### Exercise directions
Would you print out all of the data exactly and keep the pictures out of it?

### Available data
= = = = = = =

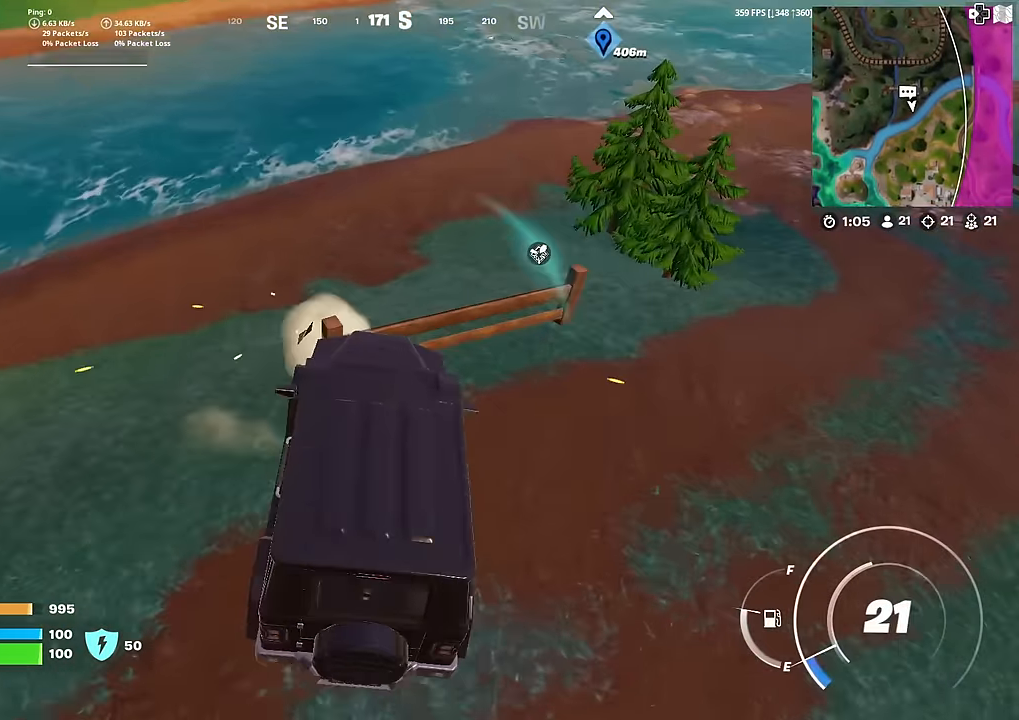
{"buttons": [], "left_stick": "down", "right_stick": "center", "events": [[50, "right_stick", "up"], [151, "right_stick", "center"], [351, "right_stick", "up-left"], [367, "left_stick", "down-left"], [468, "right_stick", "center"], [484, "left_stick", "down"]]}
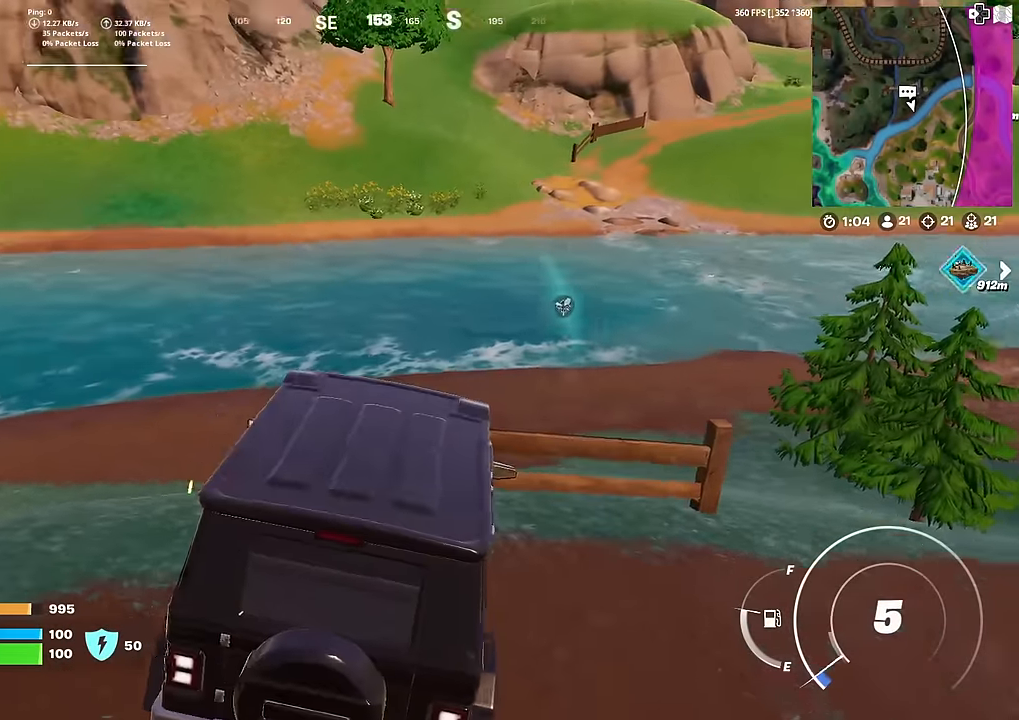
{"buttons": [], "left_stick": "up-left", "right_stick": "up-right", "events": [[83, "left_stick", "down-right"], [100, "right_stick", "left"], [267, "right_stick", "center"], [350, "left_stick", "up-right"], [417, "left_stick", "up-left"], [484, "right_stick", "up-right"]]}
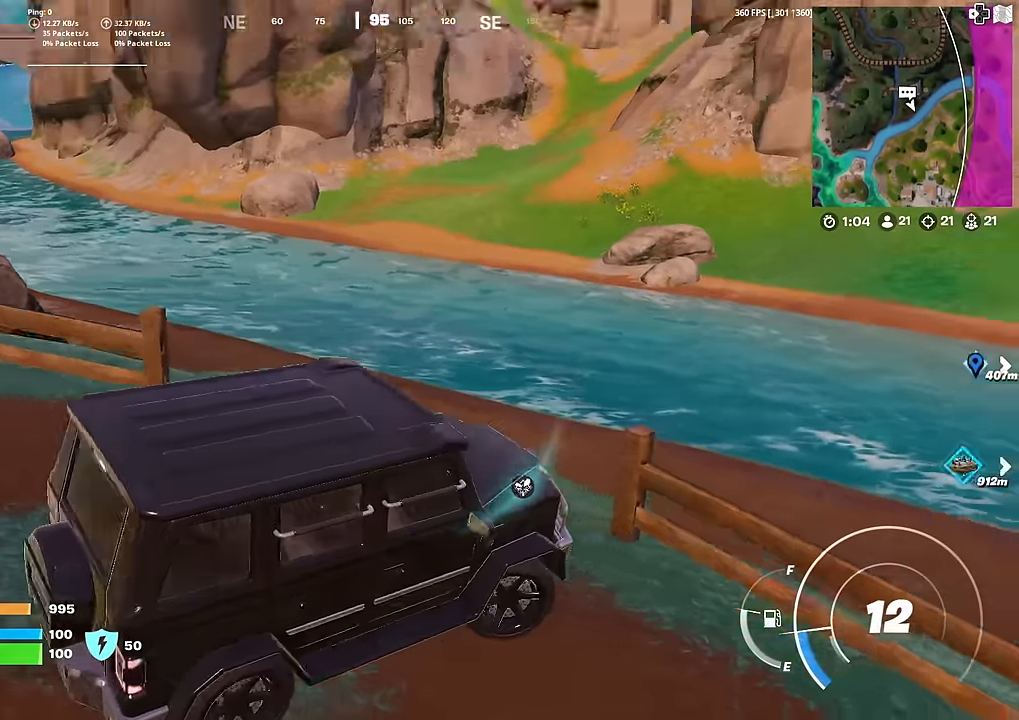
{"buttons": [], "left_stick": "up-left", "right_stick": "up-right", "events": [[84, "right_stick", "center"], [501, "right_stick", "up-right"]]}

= = = = = = =

### Written reply
{"buttons": [], "left_stick": "down", "right_stick": "center", "events": [[50, "right_stick", "up"], [151, "right_stick", "center"], [351, "right_stick", "up-left"], [367, "left_stick", "down-left"], [468, "right_stick", "center"], [484, "left_stick", "down"]]}
{"buttons": [], "left_stick": "up-left", "right_stick": "up-right", "events": [[83, "left_stick", "down-right"], [100, "right_stick", "left"], [267, "right_stick", "center"], [350, "left_stick", "up-right"], [417, "left_stick", "up-left"], [484, "right_stick", "up-right"]]}
{"buttons": [], "left_stick": "up-left", "right_stick": "up-right", "events": [[84, "right_stick", "center"], [501, "right_stick", "up-right"]]}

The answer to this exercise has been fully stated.